UNINSURED SERVICES FEE SCHEDULE
|
SERVICE |
Fee |
Request for copy of notes (1) |
1. $30 (first 20 pages) + $0.25/page thereafter
2. Out-of-pocket disbursements (where applicable) are charged at cost. |
Special letter requests (2) |
To be determined prior to rendering the service. |
OCF-3, OCF-18 (3) |
$144.20 |
OCF-24 (4) |
$30 |
Occupational/
Vision Therapy (5) |
30 minutes
60 minutes |
$90
$165 |
Psychotherapy (60 minutes) (6) |
$165 |
Cognitive Assessment (60 minutes) |
$200 |
Buffalo Treadmill Protocol (7) |
$165 |
Vision Therapy Kit + Lens exchange program (8) |
$200 |
Missed appointments
/ Late cancellation (9) |
20 minutes
40 minutes
60 minutes |
$50
$100
$150 |
|
Please note the following:
(1) Although the OMA does not exempt notes sent to your GP from this charge, we will not charge to send a copy of your notes to your GP by fax after your initial appointment and upon discharge back to your GP.
(2) At times, you or your work may request a letter beyond a standard accommodations form.

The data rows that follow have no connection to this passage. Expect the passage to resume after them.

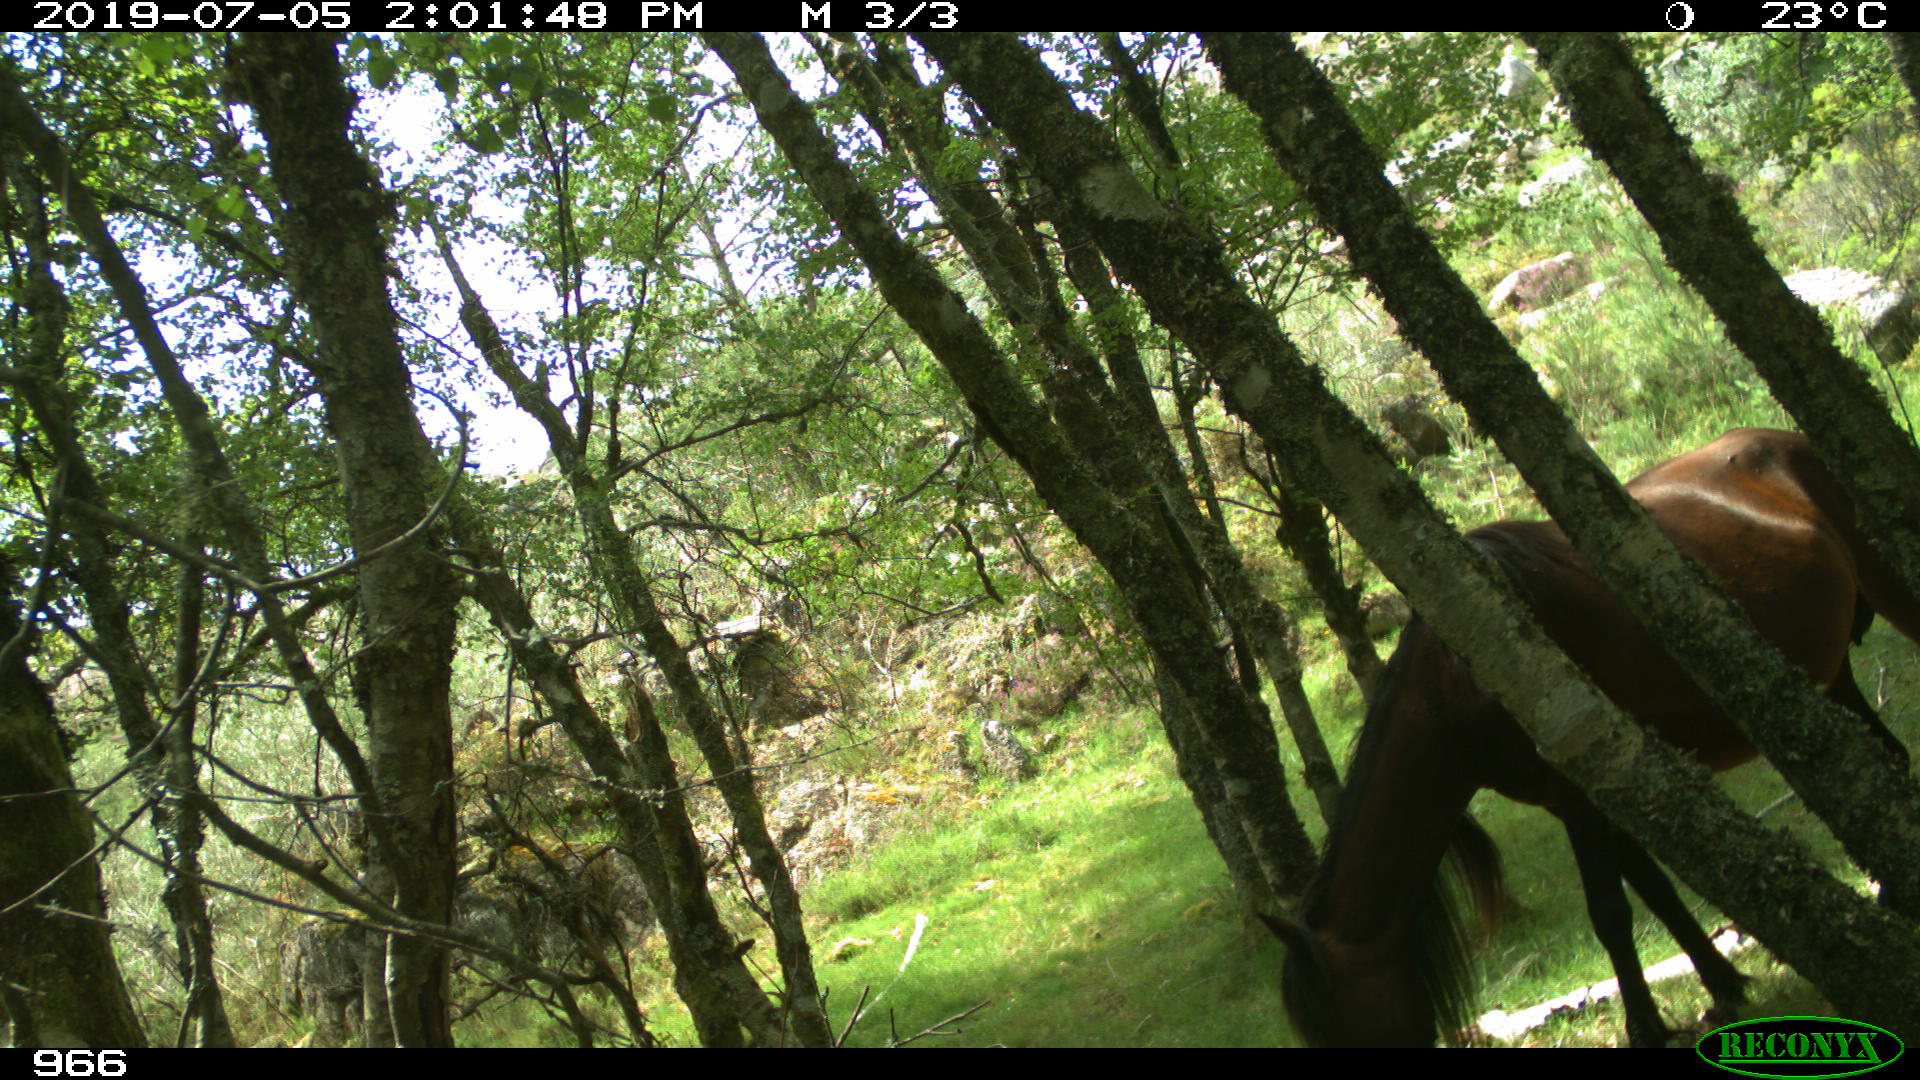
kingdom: Animalia
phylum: Chordata
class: Mammalia
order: Perissodactyla
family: Equidae
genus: Equus
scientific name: Equus caballus
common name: Horse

The fee will be commensurate with time required to complete the form. An example of this would be an Attending Physician Statements. Our office may not be able to handle any Short/Long-term disability forms; these are best handled by your GP.
(3 & 4) The rates for these forms (i.e., required for MVA patients) are set by the Ontario Medical Association’s guidelines for uninsured services. Payment in full is due before any service (i.e., completing the forms) is rendered and is non-refundable even in the event that the claim is denied.

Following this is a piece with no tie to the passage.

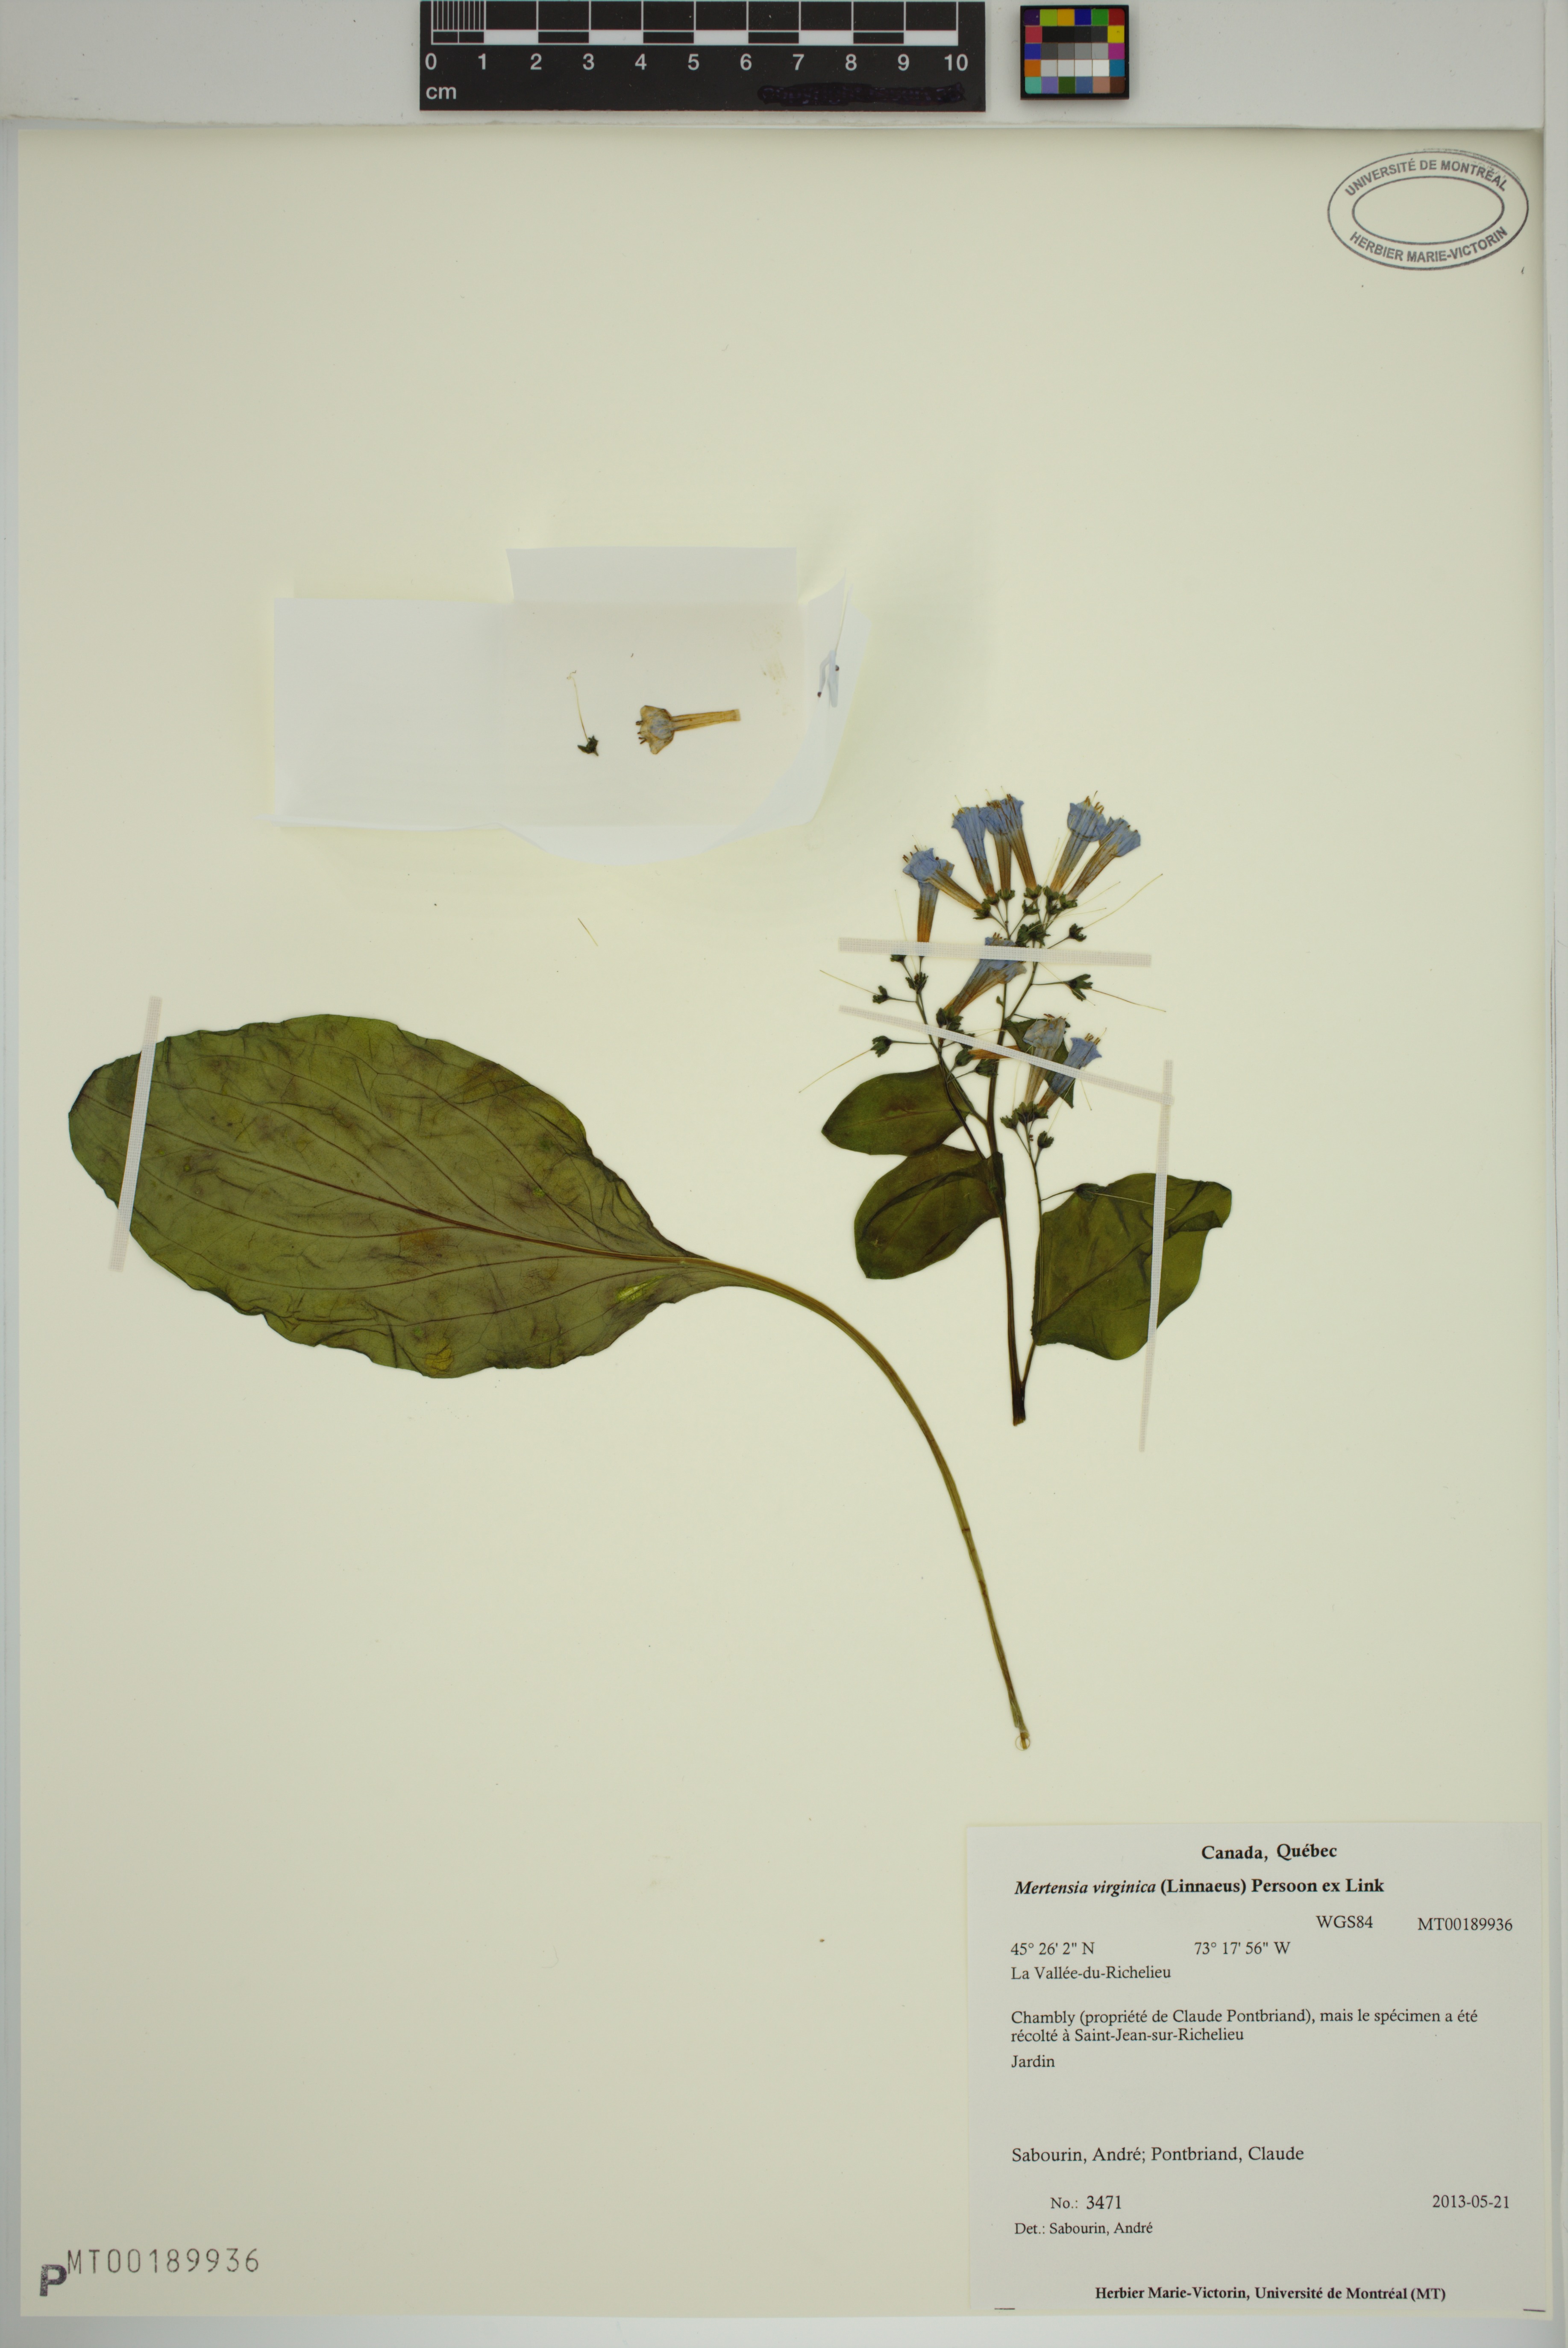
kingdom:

(5) Vision therapy will be rendered by a specialized optometrist and/or a registered physiotherapist trained in vision therapy and will be managed by the entire team: medical doctor, allied rehab providers and optometrist.

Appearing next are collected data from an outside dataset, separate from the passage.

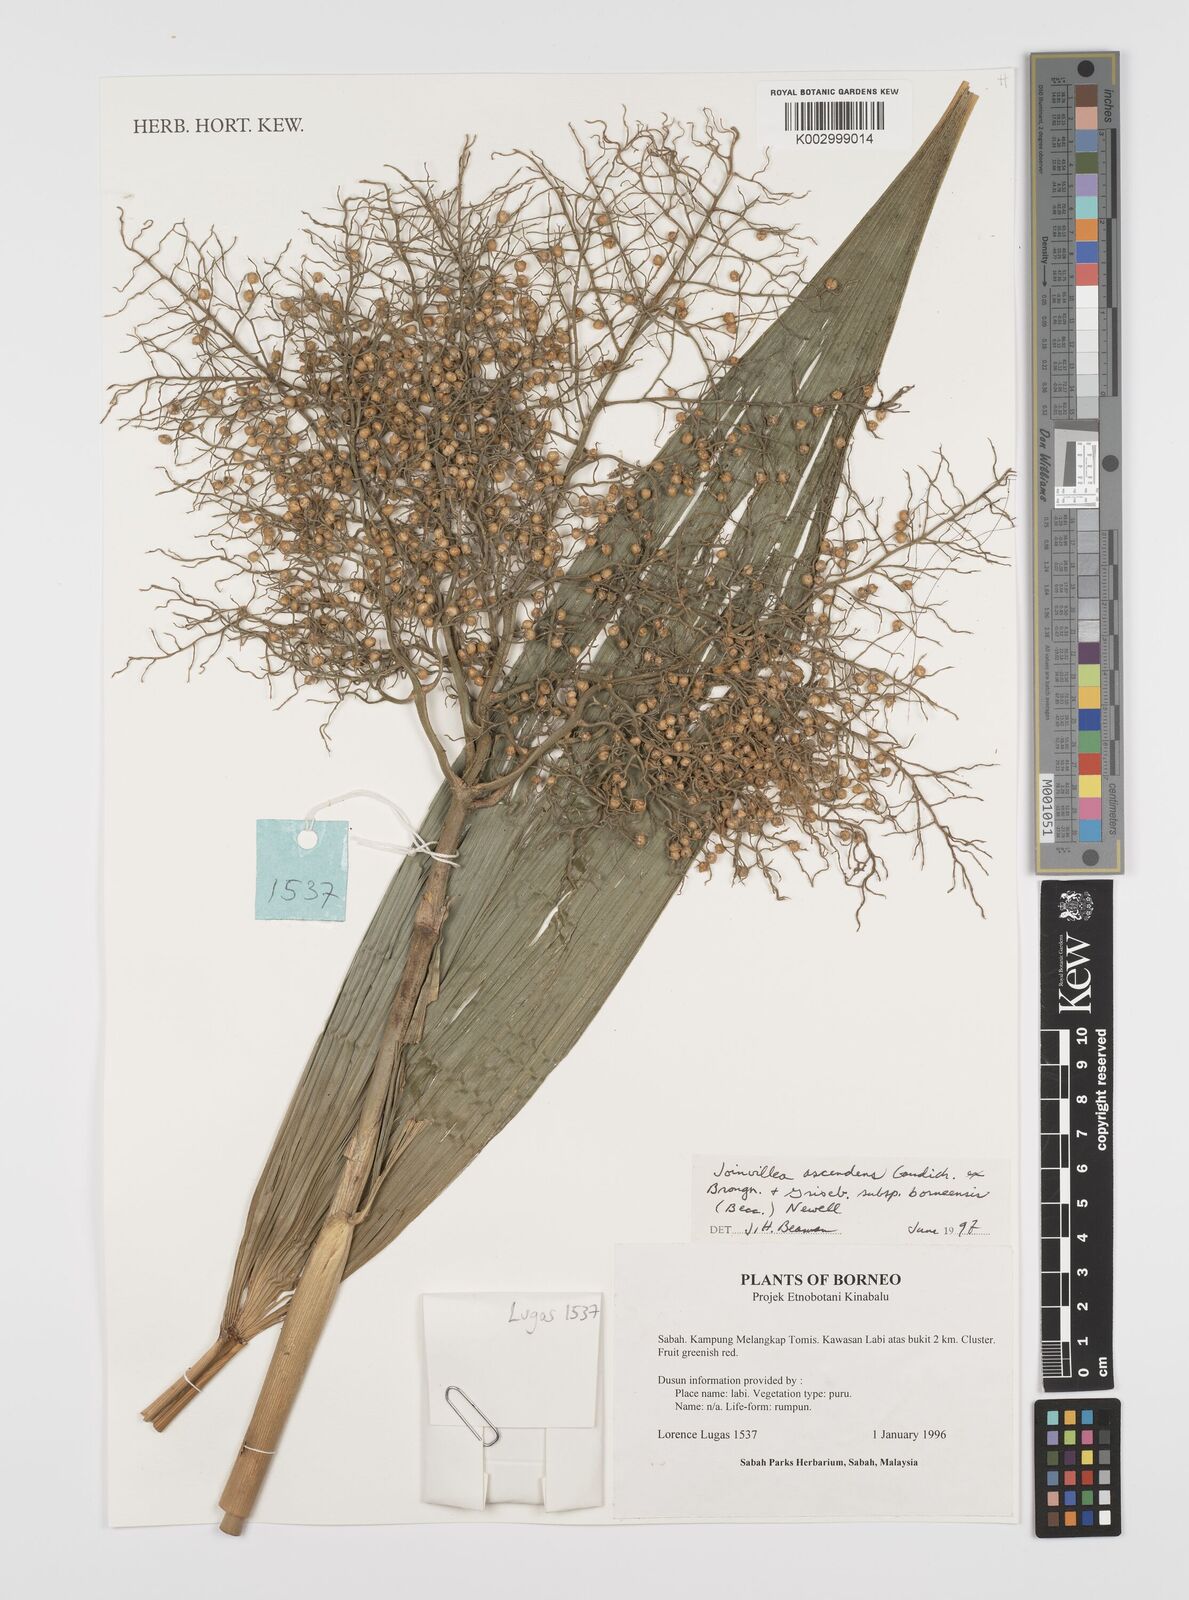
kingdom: Plantae
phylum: Tracheophyta
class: Liliopsida
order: Poales
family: Joinvilleaceae
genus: Joinvillea
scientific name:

(6) This service is rendered by a registered psychotherapist that works interdependently with the entire team.
(7) More information about this test, done by our Physiotherapist, MD and Rehab assistant, can be found on our
website in the article titled Buffalo Treadmill Protocol.
(8) The vision therapy kit includes all the equipment you will need for the duration of your vision therapy. It also includes a lens flipper exchange program so that as you progressively improve, you can trade in your lenses for another, saving you from buying another. The flipper you turn in will have to be deemed to be in a satisfactory condition to be reused.
(9) This is strictly enforced. Because of the expense involved in bringing this service, we cannot afford to cover this expense for you in the event that you provide less than 24 hours notice of cancellation or fail to show up. While everyone has a good reason for not showing for an appointment, the expense for the same, even if for extenuating circumstances, will be borne by the patient/patient’s guardian for whom we reserved the appointment. Cancellations must be made by email and the timestamp on the email will be regarded as the official cancellation time.